I've always found these full-page drawings a delight to see. I don't want to steer this off topic so I've started a new thread here.
robbo
Member
#9 · Posted: 7 Aug 2009 15:26
Thanks derdup.
I am actually collecting all the French facsimiles and all these colour plates appear beautifully in their original form; the colour Crab facsimile has the earlier plates with more of a painted wash background.

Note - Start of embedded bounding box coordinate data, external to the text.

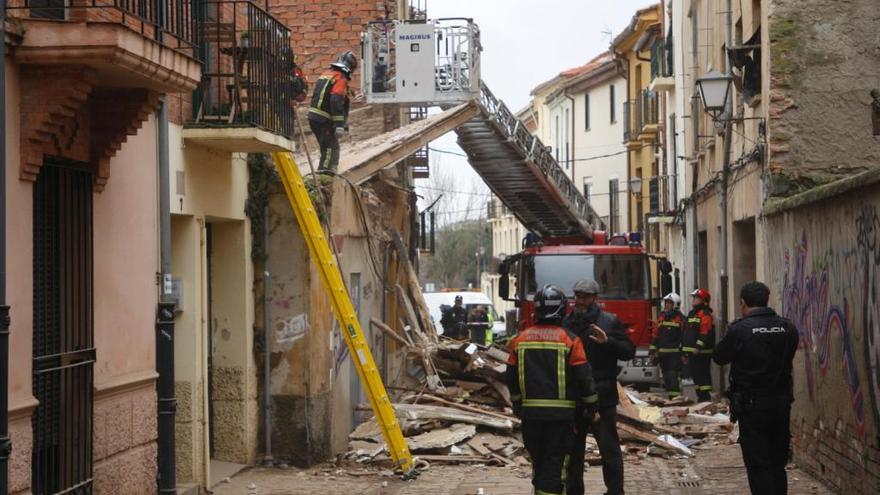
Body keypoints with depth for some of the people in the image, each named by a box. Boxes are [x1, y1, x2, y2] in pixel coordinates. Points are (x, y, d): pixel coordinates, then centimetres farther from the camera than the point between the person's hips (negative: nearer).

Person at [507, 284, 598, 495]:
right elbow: (583, 377, -8)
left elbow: (511, 377, 10)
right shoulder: (569, 340, -9)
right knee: (555, 462, -1)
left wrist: (517, 403, 25)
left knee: (538, 459, 17)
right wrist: (591, 403, 6)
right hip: (560, 412, -4)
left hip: (530, 412, 4)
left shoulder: (521, 339, 2)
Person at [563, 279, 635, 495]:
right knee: (573, 449, 11)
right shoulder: (566, 323, 9)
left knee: (609, 448, -2)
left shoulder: (610, 322, -2)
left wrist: (607, 341, -23)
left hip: (602, 398, -4)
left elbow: (628, 351, -8)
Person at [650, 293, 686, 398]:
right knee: (666, 378, 9)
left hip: (675, 354, -6)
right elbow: (656, 335, 17)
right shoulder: (661, 317, 14)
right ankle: (670, 396, 15)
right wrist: (653, 351, 13)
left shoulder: (680, 318, -4)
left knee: (673, 377, -12)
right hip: (662, 353, 6)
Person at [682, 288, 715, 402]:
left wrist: (698, 347, -30)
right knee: (696, 375, 14)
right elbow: (685, 334, 23)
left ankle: (706, 398, -10)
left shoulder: (705, 315, -11)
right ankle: (700, 397, 21)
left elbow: (705, 333, -23)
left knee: (703, 376, -10)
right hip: (692, 353, 10)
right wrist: (684, 352, 22)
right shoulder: (692, 314, 20)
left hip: (702, 353, -10)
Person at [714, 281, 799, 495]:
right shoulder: (787, 328, -1)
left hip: (751, 405, -5)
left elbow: (720, 357, -2)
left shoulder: (739, 329, -14)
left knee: (758, 465, 0)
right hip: (782, 402, 5)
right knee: (778, 464, 15)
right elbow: (789, 356, 11)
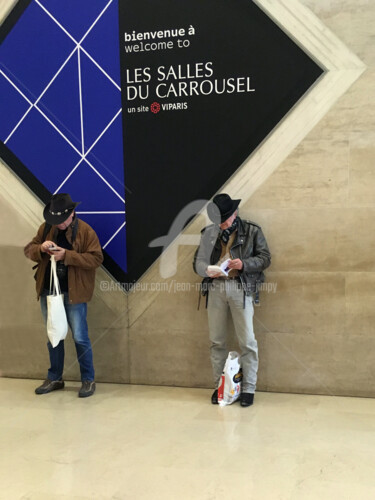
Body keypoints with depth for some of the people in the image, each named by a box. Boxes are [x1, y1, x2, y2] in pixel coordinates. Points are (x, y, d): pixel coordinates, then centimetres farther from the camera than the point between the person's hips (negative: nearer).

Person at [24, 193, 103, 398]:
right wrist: (40, 248, -16)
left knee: (80, 337, 0)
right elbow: (28, 249, 8)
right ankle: (54, 378, 29)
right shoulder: (45, 228, 5)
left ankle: (88, 380, 15)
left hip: (73, 292, -5)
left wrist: (67, 255, -24)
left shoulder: (85, 231, -9)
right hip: (48, 290, 5)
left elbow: (96, 258, -15)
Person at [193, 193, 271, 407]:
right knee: (217, 340, 7)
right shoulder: (209, 233, 12)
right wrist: (207, 270, -12)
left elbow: (265, 258, 2)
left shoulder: (252, 231, 5)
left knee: (247, 341, -2)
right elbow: (198, 261, 11)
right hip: (215, 287, 3)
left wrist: (243, 264, -15)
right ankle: (219, 386, 19)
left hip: (241, 287, -3)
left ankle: (249, 388, 9)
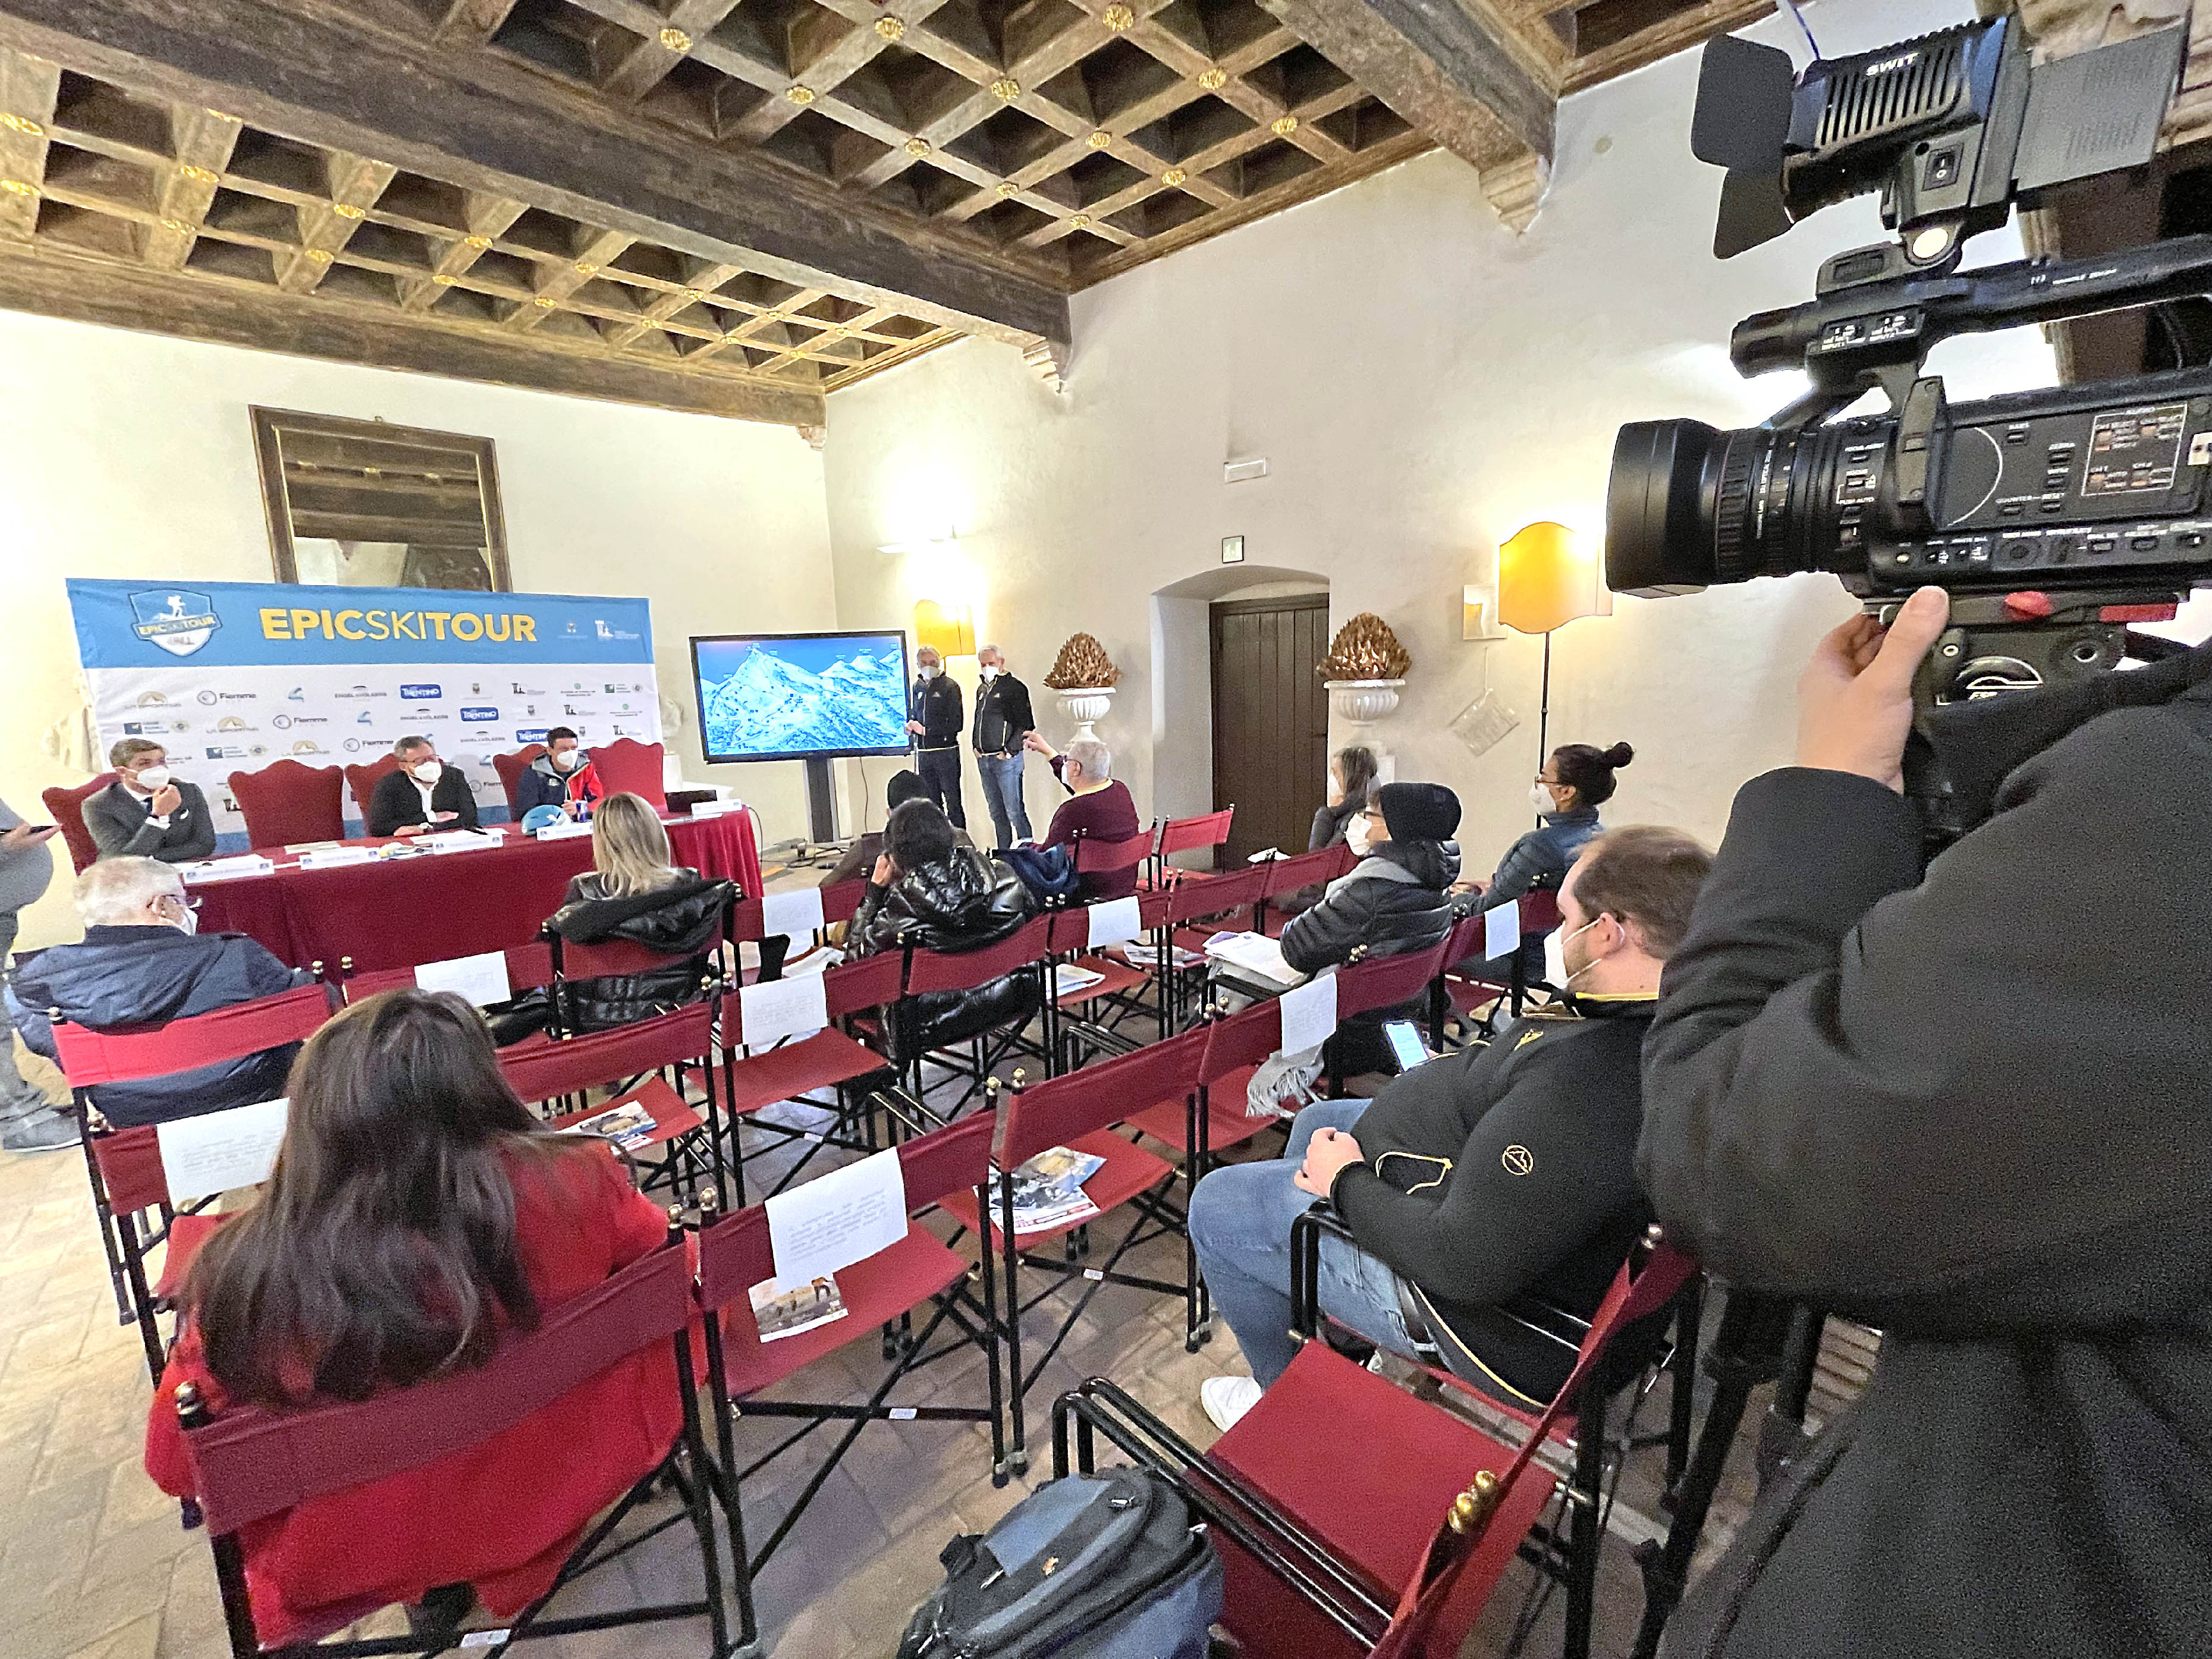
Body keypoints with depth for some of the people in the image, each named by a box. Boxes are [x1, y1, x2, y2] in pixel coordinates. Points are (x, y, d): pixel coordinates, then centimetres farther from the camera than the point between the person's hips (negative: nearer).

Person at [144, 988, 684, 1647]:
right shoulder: (572, 1185, -29)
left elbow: (175, 1467, -9)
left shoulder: (249, 1280, -28)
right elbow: (664, 1258, -7)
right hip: (561, 1483, -1)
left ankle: (429, 1590, 39)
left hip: (366, 1556, 1)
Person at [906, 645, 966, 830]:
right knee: (931, 802, 8)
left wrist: (925, 730, -12)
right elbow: (911, 717, 25)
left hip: (946, 751, -6)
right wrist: (910, 726, 1)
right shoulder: (916, 688, 15)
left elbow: (956, 724, -11)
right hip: (923, 753, 6)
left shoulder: (950, 686, -4)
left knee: (953, 801, -6)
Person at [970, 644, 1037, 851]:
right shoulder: (982, 690, 17)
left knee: (1014, 810, -8)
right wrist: (976, 746, 14)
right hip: (984, 760, 8)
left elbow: (1026, 724, -12)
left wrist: (1010, 750, -13)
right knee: (996, 812, 11)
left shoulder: (1014, 688, -6)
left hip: (1007, 759, -8)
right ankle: (1004, 853, 19)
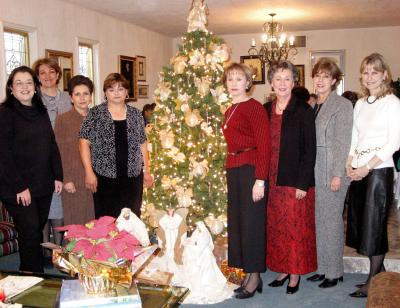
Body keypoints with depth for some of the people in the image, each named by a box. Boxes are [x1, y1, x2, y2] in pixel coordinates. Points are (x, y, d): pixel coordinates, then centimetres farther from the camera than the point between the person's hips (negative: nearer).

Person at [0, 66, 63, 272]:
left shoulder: (41, 112, 11)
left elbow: (52, 145, 14)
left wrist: (58, 176, 7)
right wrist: (20, 187, -16)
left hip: (43, 185, 6)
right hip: (17, 188, -6)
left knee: (37, 232, 11)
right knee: (30, 234, -6)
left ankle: (28, 273, 26)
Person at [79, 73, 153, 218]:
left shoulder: (136, 114, 8)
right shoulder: (95, 114, -1)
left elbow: (142, 144, 13)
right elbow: (84, 142, -3)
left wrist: (147, 171, 11)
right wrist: (89, 172, -9)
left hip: (133, 176, 3)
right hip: (105, 177, -2)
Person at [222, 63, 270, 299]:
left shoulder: (255, 107, -9)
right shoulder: (230, 111, 16)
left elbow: (264, 145, -14)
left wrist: (260, 180, -19)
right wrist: (231, 170, 7)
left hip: (251, 169, -8)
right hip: (233, 170, 8)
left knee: (251, 222, 0)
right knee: (236, 222, 11)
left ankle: (255, 276, 14)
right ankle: (249, 274, 23)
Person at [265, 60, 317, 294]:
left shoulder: (303, 110, -6)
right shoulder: (266, 110, 8)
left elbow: (310, 149, -10)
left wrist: (303, 184, -15)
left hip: (296, 181, -5)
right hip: (272, 180, 5)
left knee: (296, 228, 4)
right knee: (276, 227, 11)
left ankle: (296, 273, 19)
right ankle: (283, 269, 26)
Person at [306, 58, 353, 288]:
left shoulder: (342, 105, -7)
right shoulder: (313, 106, 13)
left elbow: (343, 142, -12)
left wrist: (338, 174, -16)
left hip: (332, 172, -6)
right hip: (314, 172, 6)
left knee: (332, 221, 1)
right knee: (318, 221, 11)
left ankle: (335, 271, 14)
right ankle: (323, 268, 23)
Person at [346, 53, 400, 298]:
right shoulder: (360, 104, 13)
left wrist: (367, 167, -15)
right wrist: (349, 165, 1)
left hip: (379, 169, -6)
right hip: (358, 171, 7)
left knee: (375, 223, 0)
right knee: (361, 221, 9)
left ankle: (373, 282, 12)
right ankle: (380, 273, 23)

It is interesting to note that the two b/w editions of Crab, as described by Harrock n roll, were only published for one year each, thus making them very rare and collectable items today.

regards,

mat
MrCutts
Member
#10 · Posted: 14 Aug 2009 15:38
Regarding the mock-up Crab cover. I have worked with a publisher of kids books on many occasions drawing and designing books. The publisher usually has a rough idea of the story (if there is one) and the contents of the book. Usually I have to come up with some characters for the book. If the character designs are passed he asks me to draw some rough visuals of the cover and one double page spread. If these ideas are passed then I create mock up artwork. By mock up I mean fairly rough artwork (such as the Crab cover). This artwork is pasted onto blank white books. The 'mock ups' are then taken to book fairs by the publisher to see if he can sell the idea to other publishers or book sellers.

With the Crab mock up. It may have been an idea that Herge mocked up to show Casterman of how the book cover could look. This cover may have been rejected by Casterman. I would have thought Casterman had some say. I could be totally wrong of course.